Сделав это очень ясное и бескомпромиссное заявление, обобщающее его ранее выраженные взгляды на инстинкт смерти, и заявив, что вряд ли сможет поверить рассказам о счастливых землях, где живут народы, «незнакомые с принуждением и агрессией», Фрейд постарался к концу письма прийти к не столь пессимистическому выводу, чем, казалось, предвещало его начало. Его надежда основывалась на нескольких возможностях: «Если готовность к войне проистекает из инстинкта деструктивности, то ближайшим средством будет призвание противоположного ему инстинкта, Эроса. Все, что устанавливает эмоциональные связи между людьми, должно противостоять войне»[408].
Примечательно и трогательно то, как Фрейд-гуманист и, как он сам себя называет, «пацифист» неистово старается здесь избежать логичных выводов из своих собственных посылок. Если инстинкт смерти так могуществен и фундаментален, как Фрейд постоянно утверждает, как можно его заметно сократить, даже включив в действие Эрос, если учесть, что оба они входят в состав каждой клетки и что они составляют неуничтожимое качество живой материи?
Второй аргумент Фрейда в пользу мира несколько более основателен. В конце своего письма Эйнштейну он пишет: «Война самым резким образом противоречит тем психическим установкам, к которым нас принуждает культурный процесс; поэтому мы должны возмущаться войной, мы ее попросту не переносим. Это уже не просто интеллектуальный или аффективный отказ – для нас, пацифистов, это конституционная нетерпимость, высшая степень идиосинкразии*. И все же кажется, что унижение войною эстетического чувства имеет не меньшее значение для нашего отказа от войны, чем ее жестокости.

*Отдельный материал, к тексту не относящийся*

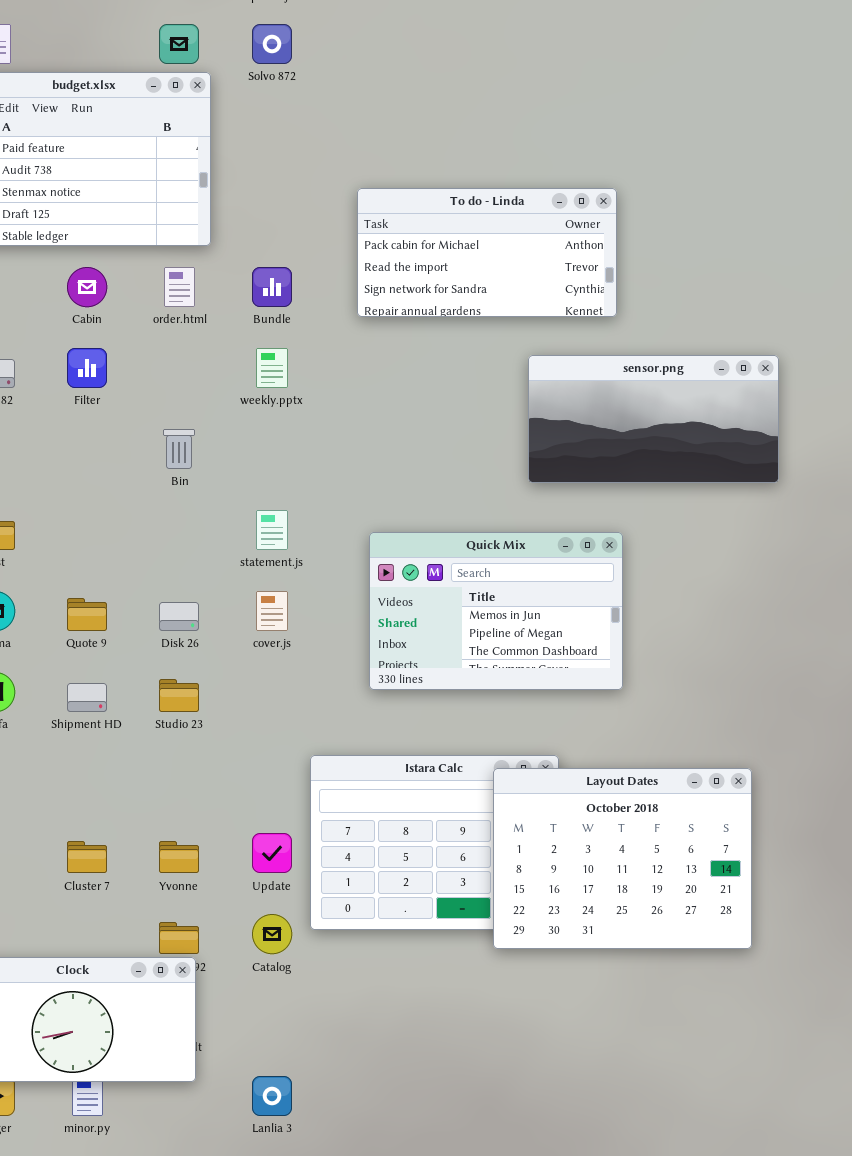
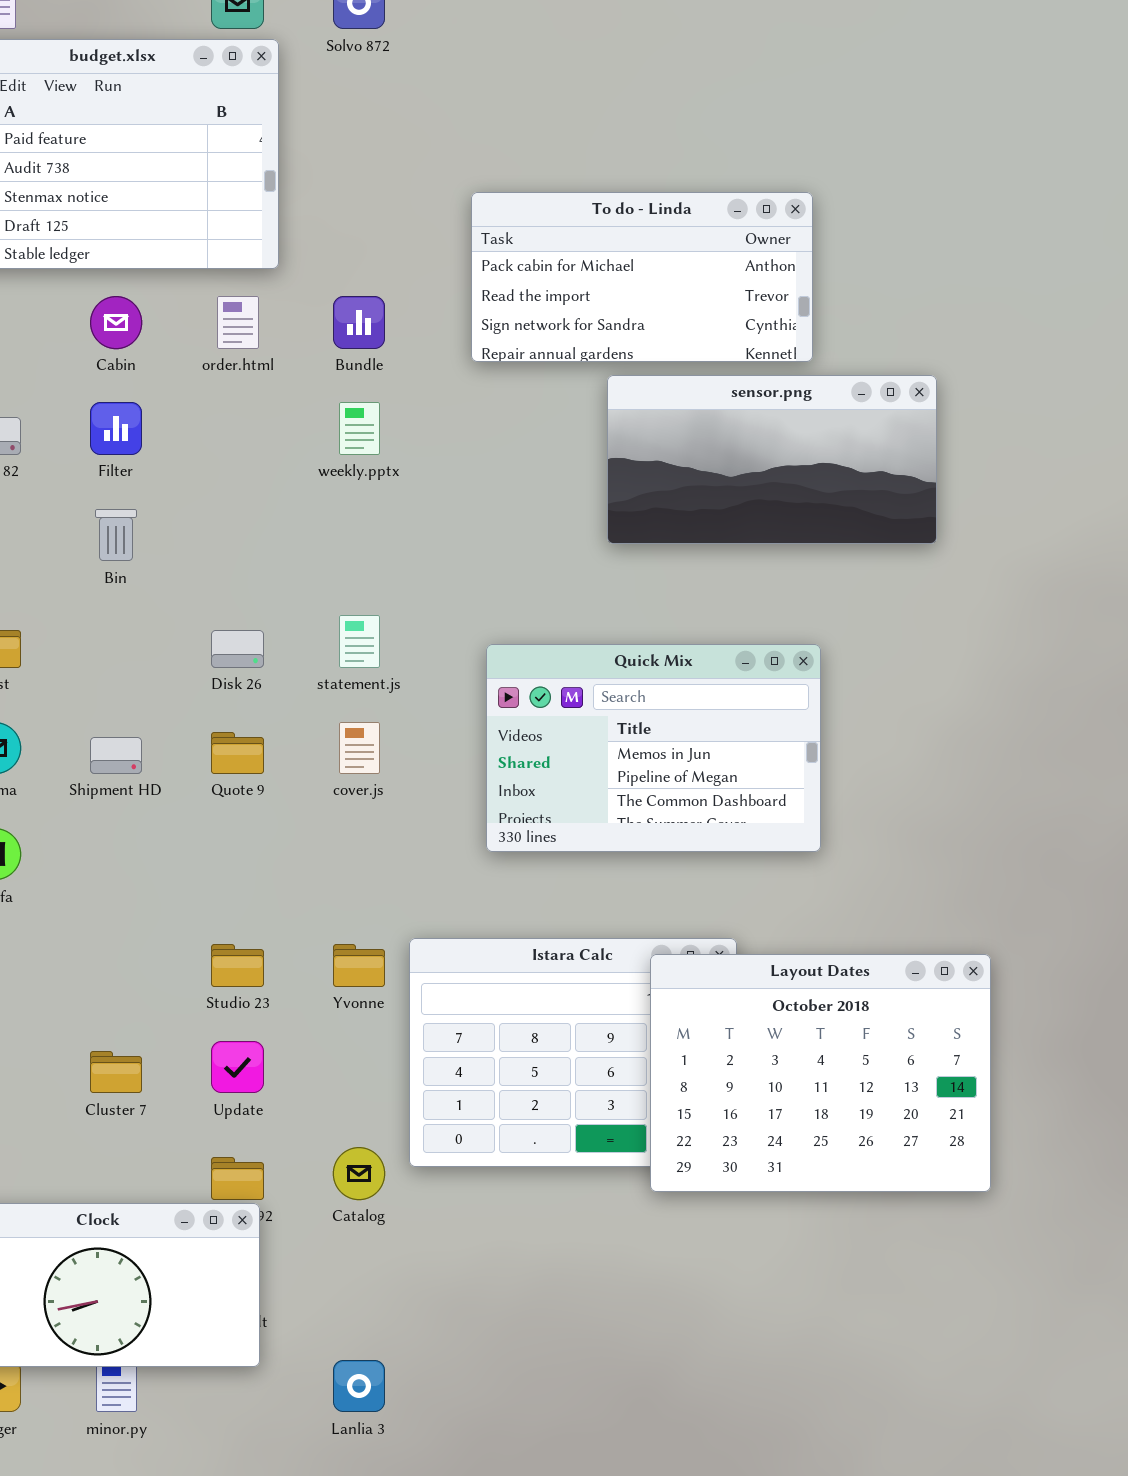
sensor.png: [528,355,779,483] -> [607,375,937,544], moved
Bin: [163,429,195,469] -> [95,509,137,561], moved
Quote 9: [67,598,107,631] -> [211,732,264,774], moved
Disk 26: [159,602,199,631] -> [211,630,264,668], moved
Studio 23: [159,679,199,712] -> [211,944,264,987], moved
Shipment HD: [67,683,107,712] -> [90,737,142,774], moved
Update: [252,833,292,873] -> [211,1041,264,1093], moved
Yvonne: [159,841,199,873] -> [333,944,385,987], moved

Как долго потребуется нам ждать, чтобы и другие стали пацифистами? Мне нечего сказать по этому поводу»[409].
В конце этого письма Фрейд затрагивает мысль, время от времени встречающуюся в его работах [410], мысль о развитии культуры как фактора, ведущего к длительному, как бы «органическому» вытеснению инстинктов. Много раньше Фрейд уже выразил такой взгляд в «Трех очерках», когда говорил о резком столкновении между инстинктом и цивилизацией: «Наблюдая культурного ребенка, получаешь впечатление, что построение этих плотин является делом воспитания и, несомненно, воспитание во многом этому содействует. В действительности это развитие обусловлено органически, зафиксировано наследственно и иной раз может наступить без всякой помощи воспитания»[411].
В «Цивилизации и недовольных ею» Фрейд продолжил этот ход мысли, говоря об «органическом вытеснении», например, в случае табу на менструацию или анальный эротизм, который таким образом прокладывает путь в цивилизацию. Но еще в 1897 г. мы встречаемся с тем, что, как выразился Фрейд в письме к Флиссу (14 ноября 1897 г., письмо 75), «в вытеснении участвует и нечто органическое»[412].
Процитированные здесь различные высказывания показывают, что уверенность Фрейда в «органическом» неприятии войны была не просто попыткой вырваться из трагической перспективы своих представлений об инстинкте смерти, выработанной как бы ad hoc[413] в ходе дискуссии с Эйнштейном; она согласовывалась с ходом его мышления и, хотя никогда не доминировала, с 1897 г. присутствовала на заднем плане его мысли.